### TO-DO ITEM
The reply should hold every entry exactly as written and none of the pictures.

### DATA SUPPLIED
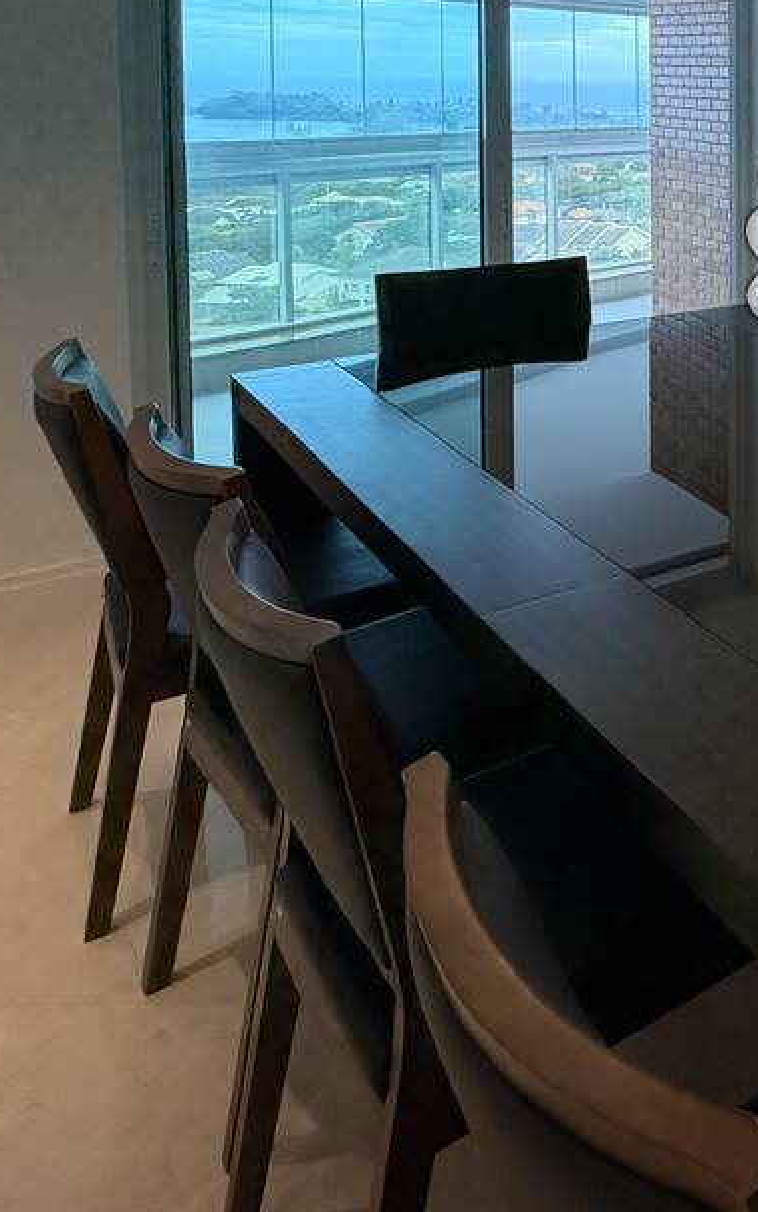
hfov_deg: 24.9
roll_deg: -0.4
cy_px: 143
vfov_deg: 49.8
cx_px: 1210
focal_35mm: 35
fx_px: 1157
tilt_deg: -2.5
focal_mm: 2.22
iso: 80
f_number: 2.2
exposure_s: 1/120
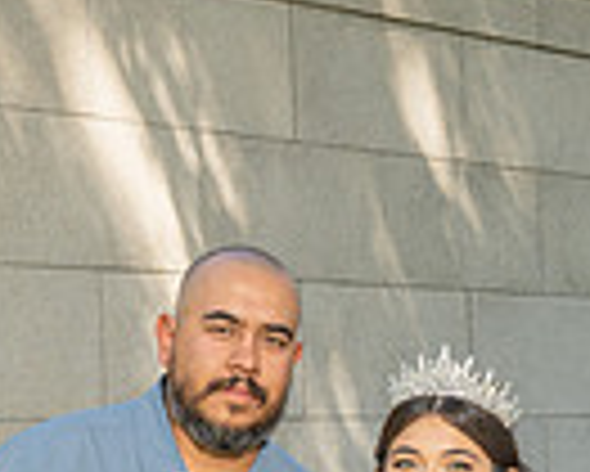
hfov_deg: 11.3
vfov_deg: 8.6
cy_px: 881
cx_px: 377
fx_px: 2988
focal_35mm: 171
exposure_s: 1/125
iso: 64
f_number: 6.3
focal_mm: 35.4
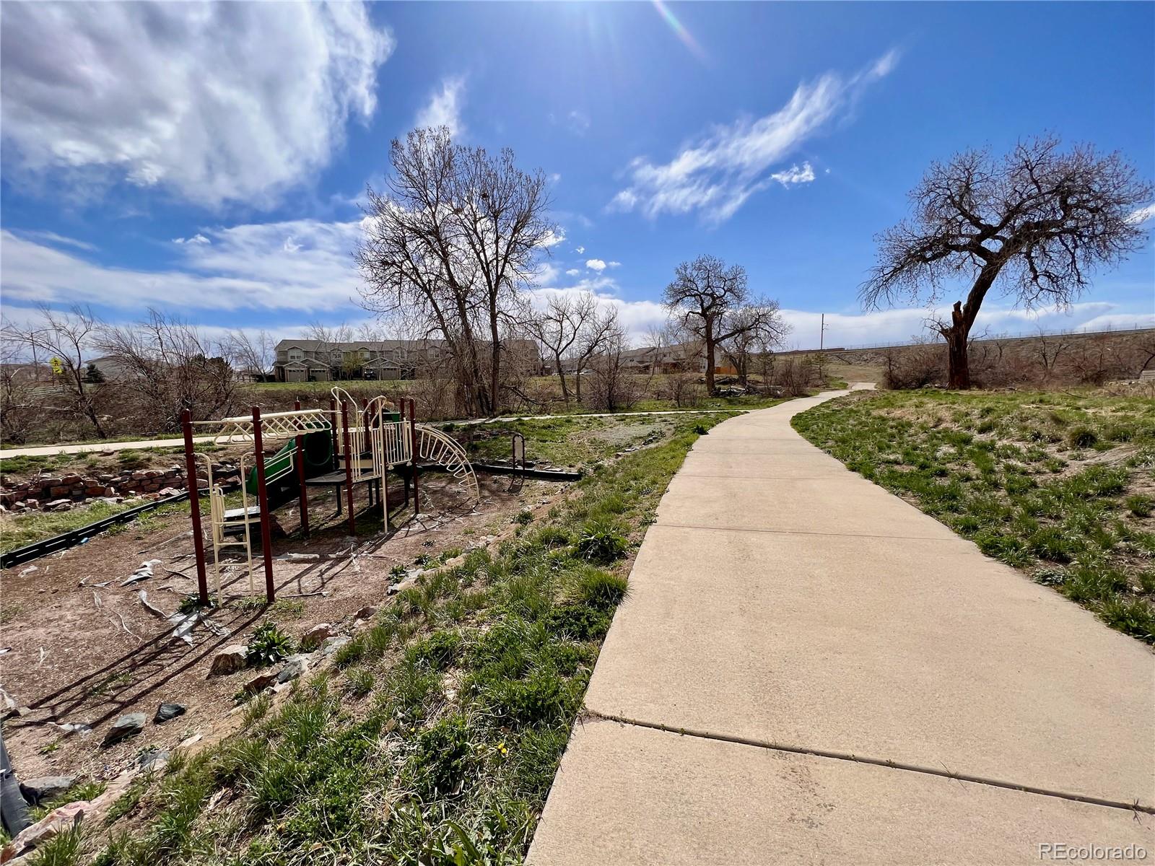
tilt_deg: -4.5
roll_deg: +0.4
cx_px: 578
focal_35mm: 13
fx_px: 434
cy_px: 433
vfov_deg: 89.9
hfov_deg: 106.2
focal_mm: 1.57
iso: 32
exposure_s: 1/3040
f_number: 1.8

### COMPLETED TASK
hfov_deg: 24.9
roll_deg: -0.4
cy_px: 143
vfov_deg: 49.8
cx_px: 1210
focal_35mm: 35
fx_px: 1157
tilt_deg: -2.5
focal_mm: 2.22
iso: 80
f_number: 2.2
exposure_s: 1/120
hfov_deg: 11.3
vfov_deg: 8.6
cy_px: 881
cx_px: 377
fx_px: 2988
focal_35mm: 171
exposure_s: 1/125
iso: 64
f_number: 6.3
focal_mm: 35.4
tilt_deg: -4.5
roll_deg: +0.4
cx_px: 578
focal_35mm: 13
fx_px: 434
cy_px: 433
vfov_deg: 89.9
hfov_deg: 106.2
focal_mm: 1.57
iso: 32
exposure_s: 1/3040
f_number: 1.8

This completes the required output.